Additionally, some systems may allow users to submit images, posing additional risks.

Image Risks
Images may be produced by, or provided to, an agentic system, presenting potential security risks. For example, an insecure agent could:

  • Capture personally identifiable information (PII) like names or addresses.

  • View credentials such as passwords, API keys, or access tokens present in passport images or other documents.

  • Get prompt injected or jailbroken from text in an image.

  • Generate images with explicit or harmful content.

Guardrails provide a powerful way to enforce visual security policies, and to limit the agent's perception to only the visual information that is necessary and appropriate for the task at hand.

ocr

def ocr(
    data: str | list[str],
    config: dict | None = None
) -> list[str]
Given an image as input, this parser extracts and returns the text in the image using Tesseract.

Parameters

Name Type Description
data str | list[str] A single base64 encoded image or a list of base64 encoded images.

Returns

Type Description
list[str] A list of extracted pieces of text from data.

Analyzing Text in Images

The ocr function is a so it returns the data found from parsing its content; in this case, any text present in an image will be extracted. The extracted text can then be used for further detection, for example detecting a prompt injection in an image, like the example below.

Example: Image prompt injection detection.

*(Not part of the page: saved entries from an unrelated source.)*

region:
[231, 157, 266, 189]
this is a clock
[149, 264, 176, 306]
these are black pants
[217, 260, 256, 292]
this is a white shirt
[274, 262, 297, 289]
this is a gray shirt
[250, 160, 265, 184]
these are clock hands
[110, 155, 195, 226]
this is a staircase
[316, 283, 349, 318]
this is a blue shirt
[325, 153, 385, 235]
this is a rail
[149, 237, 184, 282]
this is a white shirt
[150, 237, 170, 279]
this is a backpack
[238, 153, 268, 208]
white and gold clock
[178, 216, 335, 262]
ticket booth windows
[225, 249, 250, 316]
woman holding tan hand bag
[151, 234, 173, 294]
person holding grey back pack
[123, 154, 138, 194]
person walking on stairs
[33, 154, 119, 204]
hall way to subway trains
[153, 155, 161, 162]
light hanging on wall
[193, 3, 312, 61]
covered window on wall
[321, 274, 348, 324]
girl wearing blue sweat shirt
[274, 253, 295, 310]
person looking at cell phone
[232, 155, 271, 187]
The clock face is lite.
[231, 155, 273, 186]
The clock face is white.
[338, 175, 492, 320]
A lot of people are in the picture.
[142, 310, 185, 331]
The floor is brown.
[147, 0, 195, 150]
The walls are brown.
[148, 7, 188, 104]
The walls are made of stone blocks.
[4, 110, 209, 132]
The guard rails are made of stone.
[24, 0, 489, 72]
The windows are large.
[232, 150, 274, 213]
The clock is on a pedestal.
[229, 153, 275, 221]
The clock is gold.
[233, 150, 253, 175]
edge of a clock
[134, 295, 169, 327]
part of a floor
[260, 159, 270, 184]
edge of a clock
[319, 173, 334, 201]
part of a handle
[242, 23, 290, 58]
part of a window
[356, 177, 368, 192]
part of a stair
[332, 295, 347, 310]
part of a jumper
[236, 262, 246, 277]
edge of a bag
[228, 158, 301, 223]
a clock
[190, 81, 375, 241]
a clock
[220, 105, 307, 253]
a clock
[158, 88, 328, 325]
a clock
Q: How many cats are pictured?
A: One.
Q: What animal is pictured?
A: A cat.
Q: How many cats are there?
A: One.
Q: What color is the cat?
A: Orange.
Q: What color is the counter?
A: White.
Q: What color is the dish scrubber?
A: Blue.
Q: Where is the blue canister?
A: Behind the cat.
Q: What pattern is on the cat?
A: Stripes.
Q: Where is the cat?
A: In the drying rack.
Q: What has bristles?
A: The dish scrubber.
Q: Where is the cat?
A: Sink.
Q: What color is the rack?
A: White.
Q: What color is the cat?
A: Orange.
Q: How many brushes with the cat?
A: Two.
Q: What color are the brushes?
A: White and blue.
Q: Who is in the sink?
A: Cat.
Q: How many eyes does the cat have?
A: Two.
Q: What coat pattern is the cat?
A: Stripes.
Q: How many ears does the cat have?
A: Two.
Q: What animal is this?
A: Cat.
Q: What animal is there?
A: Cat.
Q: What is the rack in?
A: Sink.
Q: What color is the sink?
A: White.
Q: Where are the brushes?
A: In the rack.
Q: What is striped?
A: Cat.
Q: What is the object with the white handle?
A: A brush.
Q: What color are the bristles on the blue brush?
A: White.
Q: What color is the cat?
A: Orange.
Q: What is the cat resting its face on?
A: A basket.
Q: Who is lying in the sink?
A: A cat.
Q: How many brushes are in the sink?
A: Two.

from invariant.detectors import prompt_injection
from invariant.parsers import ocr

raise "Found Prompt Injection in Image" if:
    (msg: Image)
    ocr_results := ocr(msg)
    prompt_injection(ocr_results)

The text extracted from the image can be checked using, for example, detectors.

image

def image(
    content: Content | list[Content]
) -> list[ImageContent]
Given some Content, this extracts all ImageContent. This is useful when messages may contain mixed content.

Parameters

Name Type Description
content Content | List[Content] A single instance of Content or a list of Content, possibly with mixed types.

Returns

Type Description
List[Image] A list of extracted Images from content.

Extracting Images

Some policies may wish to check images and text in specific ways. Using image and text we can create a policy that detects prompt injection attacks in user input, even when we allow users to submit images.

Example: Prompt Injection Detection in Both Images and Text

from invariant.detectors import prompt_injection
from invariant.parsers import ocr

raise "Found Prompt Injection" if:
    (msg: Message)

    # Only check user messages
    msg.role == 'user'

    # Use the image function to get images
    ocr_results := ocr(image(msg))

    # Check both text and images
    prompt_injection(text(msg))
    prompt_injection(ocr_results)

Extract specific content types from mixed-content messages.